--- What the task requires ---
Turn every line of text in the records below into a numbered list, skipping blank lines and leaving the pictures out.

--- Stored records ---
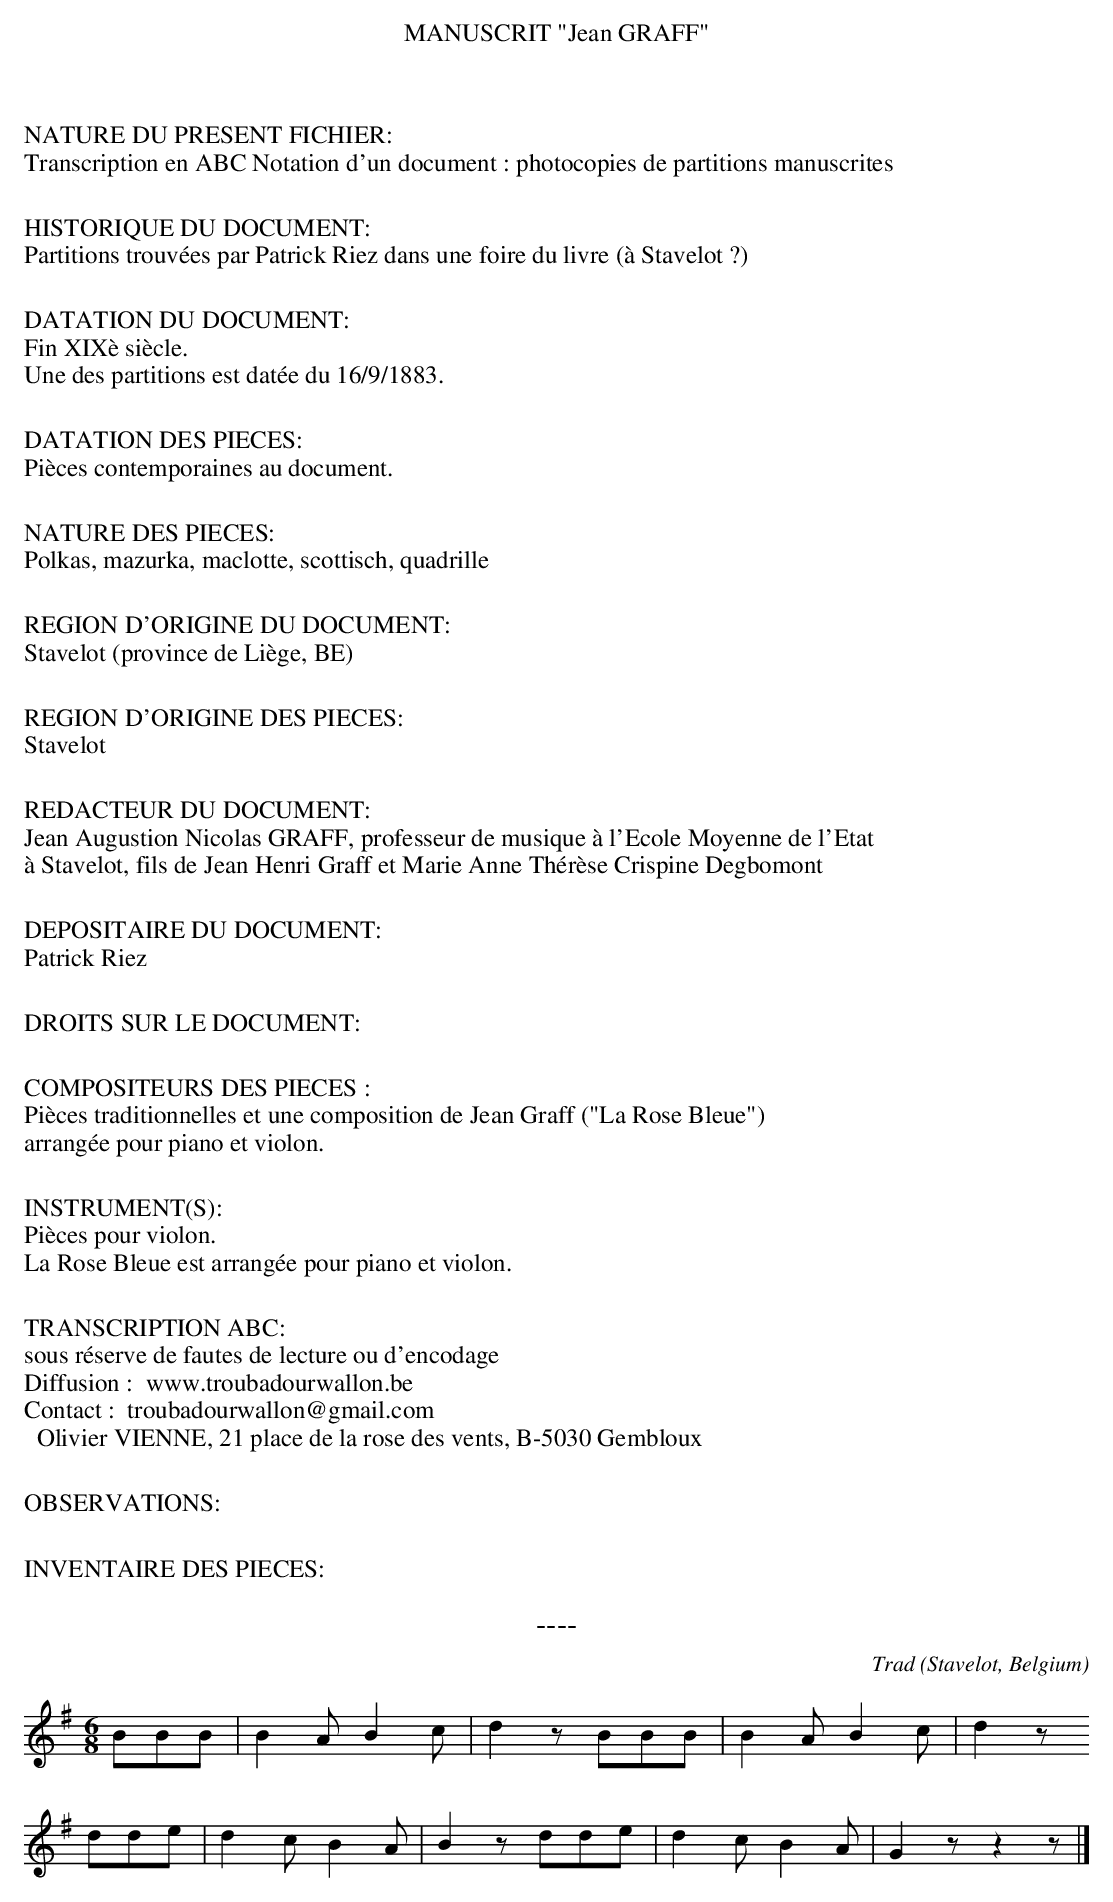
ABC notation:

X:1
T:----
C:Trad
O:Stavelot, Belgium
M:6/8
K:G
L:1/8
BBB|B2A B2c|d2z BBB|B2A B2c|d2z
dde|d2c B2A|B2z dde|d2c B2A|G2z z2z|]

--- Complete answer ---
1. ABC notation:
2. X:1
3. T:----
4. C:Trad
5. O:Stavelot, Belgium
6. M:6/8
7. K:G
8. L:1/8
9. BBB|B2A B2c|d2z BBB|B2A B2c|d2z
10. dde|d2c B2A|B2z dde|d2c B2A|G2z z2z|]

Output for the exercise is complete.